> EXERCISE
Every record must be transcribed in its entirety, apart from the images, which are to be omitted.

[Opening MATERIAL FOR THIS TASK section]

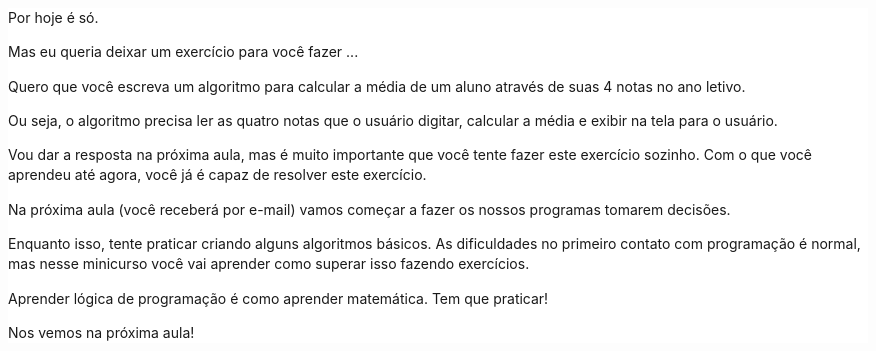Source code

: Por hoje é só.

Mas eu queria deixar um exercício para você fazer ...

Quero que você escreva um algoritmo para calcular a média de um aluno
através de suas 4 notas no ano letivo.

Ou seja, o algoritmo precisa ler as quatro notas que o usuário digitar,
calcular a média e exibir na tela para o usuário.

Vou dar a resposta na próxima aula, mas é muito importante que você
tente fazer este exercício sozinho. Com o que você aprendeu até agora,
você já é capaz de resolver este exercício.

Na próxima aula (você receberá por e-mail) vamos começar a fazer os
nossos programas tomarem decisões.

Enquanto isso, tente praticar criando alguns algoritmos básicos. As
dificuldades no primeiro contato com programação é normal, mas nesse
minicurso você vai aprender como superar isso fazendo exercícios.

Aprender lógica de programação é como aprender matemática. Tem que
praticar!

Nos vemos na próxima aula!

[Closing MATERIAL FOR THIS TASK section]

> REPLY
Source code

: Por hoje é só.

Mas eu queria deixar um exercício para você fazer ...

Quero que você escreva um algoritmo para calcular a média de um aluno
através de suas 4 notas no ano letivo.

Ou seja, o algoritmo precisa ler as quatro notas que o usuário digitar,
calcular a média e exibir na tela para o usuário.

Vou dar a resposta na próxima aula, mas é muito importante que você
tente fazer este exercício sozinho. Com o que você aprendeu até agora,
você já é capaz de resolver este exercício.

Na próxima aula (você receberá por e-mail) vamos começar a fazer os
nossos programas tomarem decisões.

Enquanto isso, tente praticar criando alguns algoritmos básicos. As
dificuldades no primeiro contato com programação é normal, mas nesse
minicurso você vai aprender como superar isso fazendo exercícios.

Aprender lógica de programação é como aprender matemática. Tem que
praticar!

Nos vemos na próxima aula!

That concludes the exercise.